● **任务要求 A**:
重写多巴胺与胰岛素分泌的研究文本中从“钟向琴1,丁亚琴1,任乐乐1,白 涛1,2,刘萌萌1,刘云峰2,章 毅1”到“胰岛素分泌的作用及可能机制。”的部分，把其中的“钙成像”一律替换为“钙离子成像”。
● **任务要求 B**:
请接着多巴胺与胰岛素分泌的研究文本的最后一句往下续写。
***** 阅读摘录
多巴胺对大鼠胰岛素分泌的影响及机制研究

2017-05-17 03:51钟向琴丁亚琴任乐乐刘萌萌刘云峰
中国药理学通报 2017年5期
关键词:动作电位胰岛多巴胺

钟向琴,丁亚琴,任乐乐,白 涛,,刘萌萌,刘云峰,章 毅

(山西医科大学 1.基础医学院药理学教研室、2.第一医院内分泌科,山西 太原 030001)

多巴胺对大鼠胰岛素分泌的影响及机制研究

钟向琴1,丁亚琴1,任乐乐1,白 涛1,2,刘萌萌1,刘云峰2,章 毅1

(山西医科大学 1.基础医学院药理学教研室、2.第一医院内分泌科,山西 太原 030001)

目的 研究多巴胺(dopamine,DA)对大鼠胰岛素分泌的影响及可能机制。方法 ♂ SD大鼠的胰腺经过胶原酶P消化、Histopaque 1077梯度离心后得到纯化的胰岛,Dispase Ⅱ将胰岛消化为单个细胞。应用胰岛素分泌实验来验证DA对胰岛素分泌的作用,通过膜片钳技术和钙成像技术记录β细胞内向性钙电流、动作电位时程和细胞内Ca2+浓度,研究DA对大鼠胰岛素分泌的作用机制。结果 在2.8 mmol·L-1的葡萄糖中,DA对胰岛素的分泌没有产生明显的影响;在16.7 mmol·L-1的葡萄糖中,DA呈浓度依赖性抑制胰岛素的分泌。DA干预后,抑制了胰岛β细胞上内向性钙电流,缩短动作电位时程,减少了细胞内Ca2+浓度。结论 DA通过抑制β细胞上内向性钙电流,进而缩短了动作电位的时程,降低细胞内Ca2+浓度,最终抑制胰岛素的分泌。

多巴胺;胰岛β细胞;胰岛素分泌;电压门控性Ca2+通道;动作电位;钙成像

多巴胺(dopamine,DA)是一种主要由大脑分泌的神经传递物质,负责控制人的运动、情绪与感觉,并将兴奋信息上传,与精神和神经系统方面的疾病密切相关[1]。研究表明[2],在外周组织如肾脏、胰腺和上消化道中也可以合成并释放多巴胺,调节非神经系统的功能。由于外周多巴胺无法穿过血脑屏障,不会影响到神经系统的功能,但是它可以在其合成的组织中发挥着旁分泌的作用。近年来,多巴胺与胰岛素之间的关系受到越来越多的关注。临床发现长期使用多巴胺的前体左旋多巴治疗帕金森疾病,这些病人通过口服糖耐量实验发现糖的耐受力明显下降,这种现象在帕金森患病人群中高达50%~80%[3]。多巴胺被认为可以影响胰岛素的分泌[4],然而其作用机制尚不明晰。本研究拟通过胰岛素分泌实验以及膜片钳、钙成像技术,探究多巴胺对胰岛素分泌的作用及可能机制。

1 材料与方法

1.1 实验动物 SD大鼠,♂,由中国人民解放军军事医学科学院实验动物中心提供,体质量180~250 g。生产许可证号:SCXK-(军)2012-0004。
**********
***** 源数据
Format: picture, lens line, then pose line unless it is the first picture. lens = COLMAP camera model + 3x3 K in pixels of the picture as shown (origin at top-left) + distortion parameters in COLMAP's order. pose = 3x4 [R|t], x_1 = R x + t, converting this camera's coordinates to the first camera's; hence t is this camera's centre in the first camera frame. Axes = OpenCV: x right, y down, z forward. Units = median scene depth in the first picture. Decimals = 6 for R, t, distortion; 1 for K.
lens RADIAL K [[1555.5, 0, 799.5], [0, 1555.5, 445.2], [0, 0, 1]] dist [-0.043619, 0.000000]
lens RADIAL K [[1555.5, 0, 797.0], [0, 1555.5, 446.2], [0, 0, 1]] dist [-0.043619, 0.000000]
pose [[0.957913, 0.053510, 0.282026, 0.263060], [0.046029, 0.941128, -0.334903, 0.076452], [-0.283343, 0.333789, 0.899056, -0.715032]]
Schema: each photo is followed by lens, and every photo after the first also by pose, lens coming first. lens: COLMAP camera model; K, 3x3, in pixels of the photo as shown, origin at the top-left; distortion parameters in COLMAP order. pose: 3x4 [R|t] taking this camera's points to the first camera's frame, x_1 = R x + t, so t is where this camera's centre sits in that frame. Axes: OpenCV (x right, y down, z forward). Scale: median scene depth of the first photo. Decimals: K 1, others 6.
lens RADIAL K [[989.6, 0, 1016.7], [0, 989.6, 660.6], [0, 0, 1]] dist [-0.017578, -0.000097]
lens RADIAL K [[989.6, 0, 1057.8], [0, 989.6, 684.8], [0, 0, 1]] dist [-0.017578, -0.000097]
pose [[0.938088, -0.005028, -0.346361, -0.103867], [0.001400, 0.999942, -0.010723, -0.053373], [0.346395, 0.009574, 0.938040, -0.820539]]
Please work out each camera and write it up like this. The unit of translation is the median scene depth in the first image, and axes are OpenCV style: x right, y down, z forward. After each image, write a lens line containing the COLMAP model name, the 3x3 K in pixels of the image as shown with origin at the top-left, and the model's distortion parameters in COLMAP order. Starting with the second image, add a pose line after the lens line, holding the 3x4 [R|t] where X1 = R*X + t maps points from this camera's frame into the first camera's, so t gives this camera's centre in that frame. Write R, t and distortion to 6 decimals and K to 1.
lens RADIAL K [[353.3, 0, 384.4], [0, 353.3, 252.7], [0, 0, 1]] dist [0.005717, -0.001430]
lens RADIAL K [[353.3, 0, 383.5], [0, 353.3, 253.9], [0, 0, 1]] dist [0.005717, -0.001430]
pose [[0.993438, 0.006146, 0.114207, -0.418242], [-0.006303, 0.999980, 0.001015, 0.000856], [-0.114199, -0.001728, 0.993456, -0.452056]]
**********
● **练习输出 A**:
钟向琴1,丁亚琴1,任乐乐1,白 涛1,2,刘萌萌1,刘云峰2,章 毅1

(山西医科大学 1.基础医学院药理学教研室、2.第一医院内分泌科,山西 太原 030001)

目的 研究多巴胺(dopamine,DA)对大鼠胰岛素分泌的影响及可能机制。方法 ♂ SD大鼠的胰腺经过胶原酶P消化、Histopaque 1077梯度离心后得到纯化的胰岛,Dispase Ⅱ将胰岛消化为单个细胞。应用胰岛素分泌实验来验证DA对胰岛素分泌的作用,通过膜片钳技术和钙离子成像技术记录β细胞内向性钙电流、动作电位时程和细胞内Ca2+浓度,研究DA对大鼠胰岛素分泌的作用机制。结果 在2.8 mmol·L-1的葡萄糖中,DA对胰岛素的分泌没有产生明显的影响;在16.7 mmol·L-1的葡萄糖中,DA呈浓度依赖性抑制胰岛素的分泌。DA干预后,抑制了胰岛β细胞上内向性钙电流,缩短动作电位时程,减少了细胞内Ca2+浓度。结论 DA通过抑制β细胞上内向性钙电流,进而缩短了动作电位的时程,降低细胞内Ca2+浓度,最终抑制胰岛素的分泌。

多巴胺;胰岛β细胞;胰岛素分泌;电压门控性Ca2+通道;动作电位;钙离子成像

多巴胺(dopamine,DA)是一种主要由大脑分泌的神经传递物质,负责控制人的运动、情绪与感觉,并将兴奋信息上传,与精神和神经系统方面的疾病密切相关[1]。研究表明[2],在外周组织如肾脏、胰腺和上消化道中也可以合成并释放多巴胺,调节非神经系统的功能。由于外周多巴胺无法穿过血脑屏障,不会影响到神经系统的功能,但是它可以在其合成的组织中发挥着旁分泌的作用。近年来,多巴胺与胰岛素之间的关系受到越来越多的关注。临床发现长期使用多巴胺的前体左旋多巴治疗帕金森疾病,这些病人通过口服糖耐量实验发现糖的耐受力明显下降,这种现象在帕金森患病人群中高达50%~80%[3]。多巴胺被认为可以影响胰岛素的分泌[4],然而其作用机制尚不明晰。本研究拟通过胰岛素分泌实验以及膜片钳、钙离子成像技术,探究多巴胺对胰岛素分泌的作用及可能机制。

● **练习输出 B**:
1.2 试剂 Dopamine hydrochloride(美国Sigma,批号:BCBG8676V);胶原酶P(瑞士Roche,批号:11104222);BSA(北京索莱宝,批号:83100513);RPMI 1640培养基(上海生工,批号:C518FA0002);胎牛血清(上海生工,批号:B326FA0092);青、链霉素(北京索莱宝,批号:20150909);HEPES(北京索莱宝,批号:710B048);Histopaque 1077(美国Sigma,批号:RNBF1783);Dispase II(美国Amresco,批号:10888700); D-葡萄糖(北京索莱宝,批号:405A0918);胰岛素检测试剂盒(北京北方生物技术研究所,批号:20160320)。

1.3 仪器 电子天平(上海精密仪器,型号:GB/T26497);体式显微镜(上海中恒仪器,型号:SM262);倒置显微镜(日本OLYMPUS, 型号:AE-2000);台式离心机(长沙湘仪仪器, 型号:SC-3610);细胞培养箱(北京博奥恒信生物科技, 型号:HF100);Narishige MODEL PP-830电极拉制仪(日本Narishige, 型号:PP-830);MIRO FORGE MF-830抛光仪(日本Narishige, 型号:MF-200);EPC10全自动膜片钳(德国HEKA, 型号:MP-285);钙成像(北京MDE, 型号:LAMBDA 10-B)。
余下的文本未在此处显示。